Now I am completely in love with ontologies. I already was. We already are. All the time, what we do as scientists is to get the words from biomedical texts into concepts in our heads. We all know concepts: an astrocyte, a P53 protein, glycosylation, mitosis and so on. We establish relations about these concepts and can understand science even when the same things are named differently across articles.
We all even integrate knowledge we acquire in different languages! Bilinguals somehow merge ideas that come from completely different sentence structures, words, phonemes, and we match them to the same concepts in our head. We integrate, make logical assumptions, build hypotheses using information adjusted to our natural ontologies.
There is a lot of power in assuming our nature as ontologists. Just think about the scientists that you admire the most, and how wonderful it would be to understand all concepts that they have ever published. The concepts are already distributed in minds across the world, crying for integration. Matching the concepts we already know to a common, public database would make this integration seamless.
You are already an ontologist. Be calm; you do not have to learn a whole new area of study to harness this power. We are in the stone age of the use of formal biology concepts. Take a minute to think about the core concepts for your research that may have more than one name.

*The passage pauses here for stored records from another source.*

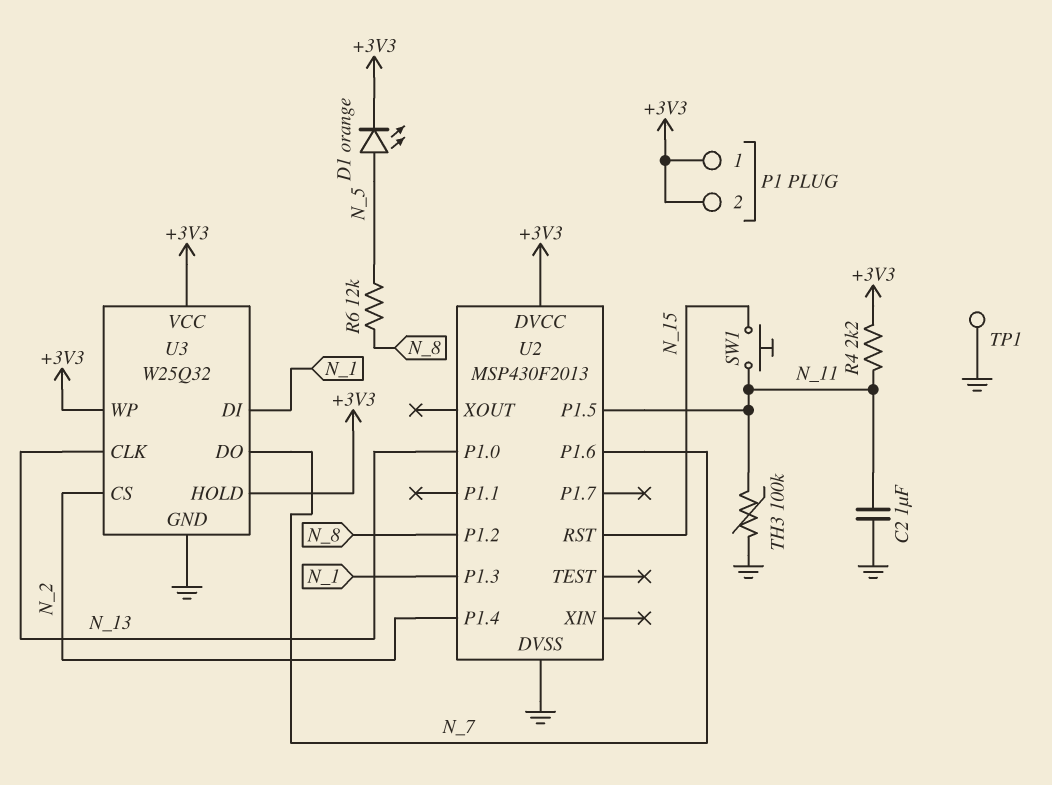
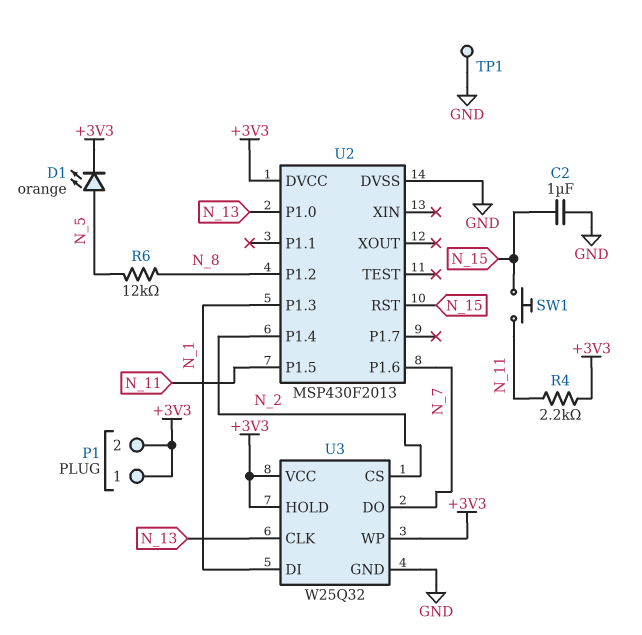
C2: 1uF (GND, N_11) -> 1uF (GND, N_15)
TH3: 100k (GND, N_11) -> none

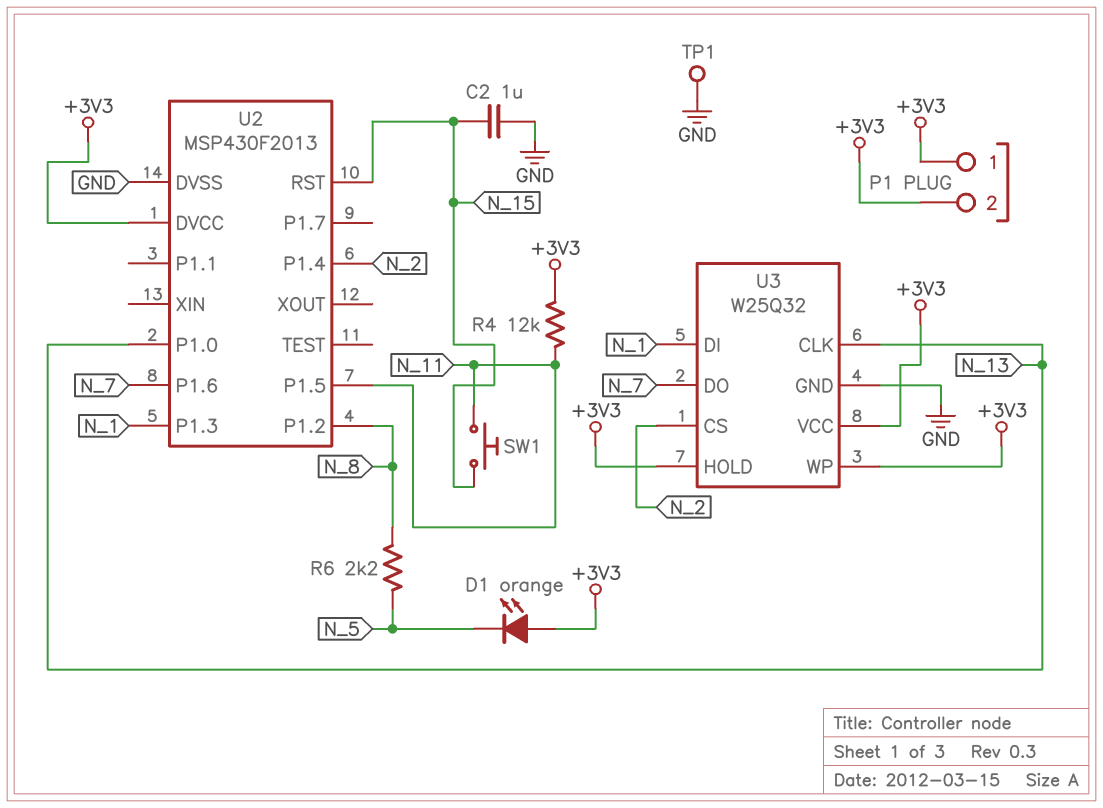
D1: LED orange (A N_5, K +3V3) -> LED orange (A +3V3, K N_5)
R4: 2.2k (+3V3, N_11) -> 12k (+3V3, N_11)
R6: 12k (N_5, N_8) -> 2.2k (N_5, N_8)

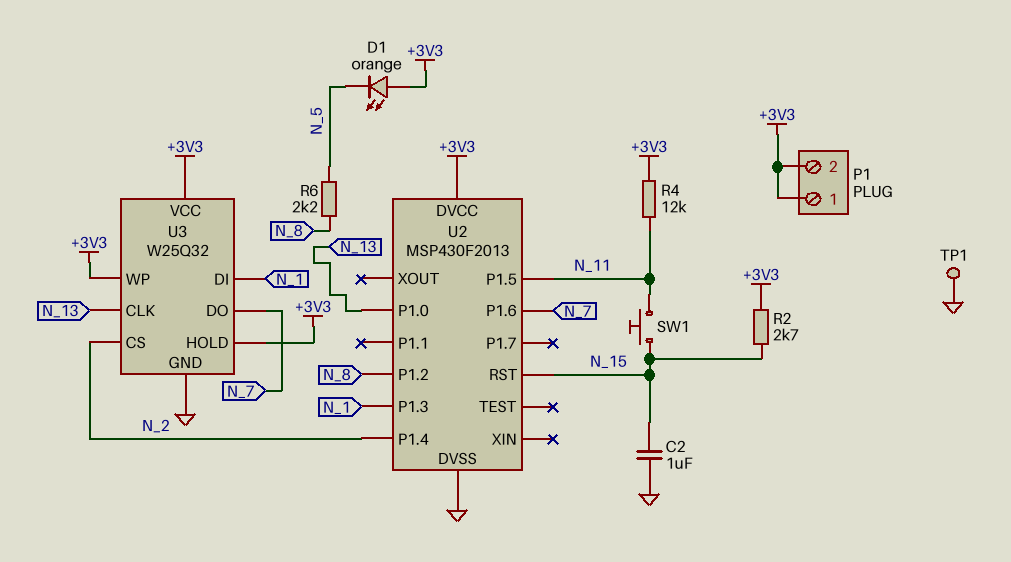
R2: none -> 2.7k (+3V3, N_15)

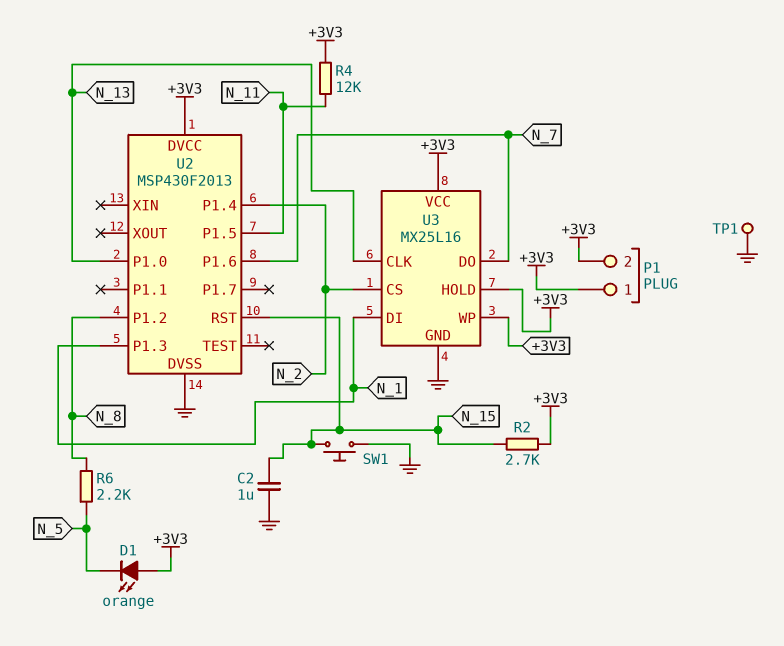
SW1: button (N_11, N_15) -> button (GND, N_15)
U3: W25Q32 -> MX25L16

Done: that was an ontological conceptualization. Go to Wikidata and explore it a little and see how people have added concepts there. Take a look on the Wikidata and the life sciences article. Open the OBO Foundry page and scroll a bit. Get to know about the International Society of Biocuration. You are already part of all those efforts.
Ontologies are the straight opposite of boring and useless. Aligned with open science efforts and the public knowledge integration of Wikidata, ontologies are one of the most revolutionary tools of our generation. So be excited about it! Spread the word, support grants, read and share these efforts. If we embrace ontologies for scientific communication, we can take life sciences to a whole new level.